▸ **How to complete this task**:
Reproduce verbatim the stretch of the entries below from the line containing "1. [安裝](basic/install)" through the end of the entries.

▸ **Material for this task**:
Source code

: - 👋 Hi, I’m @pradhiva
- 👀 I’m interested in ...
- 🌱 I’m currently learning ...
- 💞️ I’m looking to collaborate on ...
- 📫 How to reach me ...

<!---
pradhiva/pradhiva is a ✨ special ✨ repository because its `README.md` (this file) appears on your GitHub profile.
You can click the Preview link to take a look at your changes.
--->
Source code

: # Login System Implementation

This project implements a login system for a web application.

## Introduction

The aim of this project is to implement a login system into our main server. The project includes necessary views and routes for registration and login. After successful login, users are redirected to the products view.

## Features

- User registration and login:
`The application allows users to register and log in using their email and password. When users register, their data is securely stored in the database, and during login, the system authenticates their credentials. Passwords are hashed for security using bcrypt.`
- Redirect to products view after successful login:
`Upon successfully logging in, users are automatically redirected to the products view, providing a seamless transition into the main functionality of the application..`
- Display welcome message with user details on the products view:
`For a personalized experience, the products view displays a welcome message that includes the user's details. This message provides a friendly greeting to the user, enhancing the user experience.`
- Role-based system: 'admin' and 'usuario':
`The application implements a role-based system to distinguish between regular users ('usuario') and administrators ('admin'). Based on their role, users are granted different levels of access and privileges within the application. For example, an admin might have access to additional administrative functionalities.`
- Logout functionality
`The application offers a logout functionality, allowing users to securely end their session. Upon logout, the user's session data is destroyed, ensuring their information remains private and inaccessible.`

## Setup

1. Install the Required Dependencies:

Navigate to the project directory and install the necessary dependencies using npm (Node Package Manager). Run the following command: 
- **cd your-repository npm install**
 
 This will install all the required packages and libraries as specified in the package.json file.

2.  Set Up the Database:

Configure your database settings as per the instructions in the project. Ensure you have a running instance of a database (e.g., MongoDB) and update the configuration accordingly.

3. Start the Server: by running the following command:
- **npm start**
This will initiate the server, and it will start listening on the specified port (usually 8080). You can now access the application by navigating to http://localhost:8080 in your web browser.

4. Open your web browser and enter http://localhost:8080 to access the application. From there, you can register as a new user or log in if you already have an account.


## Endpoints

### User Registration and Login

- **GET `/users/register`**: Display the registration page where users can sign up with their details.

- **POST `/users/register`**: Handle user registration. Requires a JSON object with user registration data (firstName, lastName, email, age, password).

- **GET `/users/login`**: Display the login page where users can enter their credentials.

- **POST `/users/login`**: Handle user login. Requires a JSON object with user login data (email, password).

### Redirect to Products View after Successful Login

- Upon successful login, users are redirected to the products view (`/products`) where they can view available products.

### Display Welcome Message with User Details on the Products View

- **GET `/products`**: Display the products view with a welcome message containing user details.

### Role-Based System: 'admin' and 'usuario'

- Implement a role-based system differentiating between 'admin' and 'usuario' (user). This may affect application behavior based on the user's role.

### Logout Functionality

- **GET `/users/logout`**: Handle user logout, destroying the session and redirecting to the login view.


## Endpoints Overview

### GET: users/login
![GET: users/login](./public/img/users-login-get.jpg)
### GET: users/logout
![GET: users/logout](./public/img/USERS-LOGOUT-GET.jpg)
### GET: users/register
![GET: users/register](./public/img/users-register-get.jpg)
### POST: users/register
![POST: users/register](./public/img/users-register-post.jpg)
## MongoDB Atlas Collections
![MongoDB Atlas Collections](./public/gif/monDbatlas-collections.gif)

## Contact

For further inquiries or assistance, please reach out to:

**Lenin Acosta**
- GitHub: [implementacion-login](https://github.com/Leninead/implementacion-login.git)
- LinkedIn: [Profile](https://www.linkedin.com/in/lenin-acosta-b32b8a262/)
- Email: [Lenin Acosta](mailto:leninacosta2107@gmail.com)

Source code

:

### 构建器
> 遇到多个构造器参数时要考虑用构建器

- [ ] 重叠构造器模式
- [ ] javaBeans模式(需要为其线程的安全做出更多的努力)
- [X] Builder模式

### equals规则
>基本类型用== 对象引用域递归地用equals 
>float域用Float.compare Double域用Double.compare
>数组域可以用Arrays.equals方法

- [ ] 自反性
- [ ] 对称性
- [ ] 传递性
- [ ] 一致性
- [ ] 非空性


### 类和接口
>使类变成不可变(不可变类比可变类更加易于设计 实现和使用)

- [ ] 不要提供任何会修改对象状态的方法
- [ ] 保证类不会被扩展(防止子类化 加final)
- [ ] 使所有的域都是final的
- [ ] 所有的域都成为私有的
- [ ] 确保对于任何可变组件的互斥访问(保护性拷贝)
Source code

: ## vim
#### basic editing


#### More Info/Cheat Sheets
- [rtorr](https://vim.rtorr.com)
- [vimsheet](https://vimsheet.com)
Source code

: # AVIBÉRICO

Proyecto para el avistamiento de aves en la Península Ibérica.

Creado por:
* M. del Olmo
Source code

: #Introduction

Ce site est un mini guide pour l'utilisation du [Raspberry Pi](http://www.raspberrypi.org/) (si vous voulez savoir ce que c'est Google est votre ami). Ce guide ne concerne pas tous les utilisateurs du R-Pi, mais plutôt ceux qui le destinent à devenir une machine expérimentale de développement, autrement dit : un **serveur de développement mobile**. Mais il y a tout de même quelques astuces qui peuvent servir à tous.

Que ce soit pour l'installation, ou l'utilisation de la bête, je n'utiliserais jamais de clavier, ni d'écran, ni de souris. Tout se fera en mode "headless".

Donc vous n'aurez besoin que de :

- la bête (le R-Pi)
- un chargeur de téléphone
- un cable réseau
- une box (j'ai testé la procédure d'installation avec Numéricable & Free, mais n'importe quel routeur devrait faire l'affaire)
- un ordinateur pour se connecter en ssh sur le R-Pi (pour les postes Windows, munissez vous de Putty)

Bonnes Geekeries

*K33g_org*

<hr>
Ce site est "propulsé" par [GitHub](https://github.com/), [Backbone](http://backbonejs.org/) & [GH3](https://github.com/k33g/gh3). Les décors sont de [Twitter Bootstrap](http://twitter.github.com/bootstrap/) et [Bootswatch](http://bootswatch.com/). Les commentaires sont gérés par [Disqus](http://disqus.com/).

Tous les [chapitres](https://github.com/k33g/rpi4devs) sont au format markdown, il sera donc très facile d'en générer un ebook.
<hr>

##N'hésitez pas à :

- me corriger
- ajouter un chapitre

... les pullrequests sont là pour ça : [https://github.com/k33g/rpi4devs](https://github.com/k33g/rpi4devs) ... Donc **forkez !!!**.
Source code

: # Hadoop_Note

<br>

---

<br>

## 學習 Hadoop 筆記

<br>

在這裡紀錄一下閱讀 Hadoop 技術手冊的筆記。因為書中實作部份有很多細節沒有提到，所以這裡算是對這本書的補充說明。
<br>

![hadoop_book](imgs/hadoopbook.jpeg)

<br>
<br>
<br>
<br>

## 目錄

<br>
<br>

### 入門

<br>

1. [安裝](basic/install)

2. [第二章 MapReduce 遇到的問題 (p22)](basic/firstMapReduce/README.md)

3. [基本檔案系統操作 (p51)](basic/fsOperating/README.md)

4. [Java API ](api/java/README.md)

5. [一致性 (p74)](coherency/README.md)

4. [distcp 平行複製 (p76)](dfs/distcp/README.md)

▸ **Solution to this problem**:
1. [安裝](basic/install)

2. [第二章 MapReduce 遇到的問題 (p22)](basic/firstMapReduce/README.md)

3. [基本檔案系統操作 (p51)](basic/fsOperating/README.md)

4. [Java API ](api/java/README.md)

5. [一致性 (p74)](coherency/README.md)

4. [distcp 平行複製 (p76)](dfs/distcp/README.md)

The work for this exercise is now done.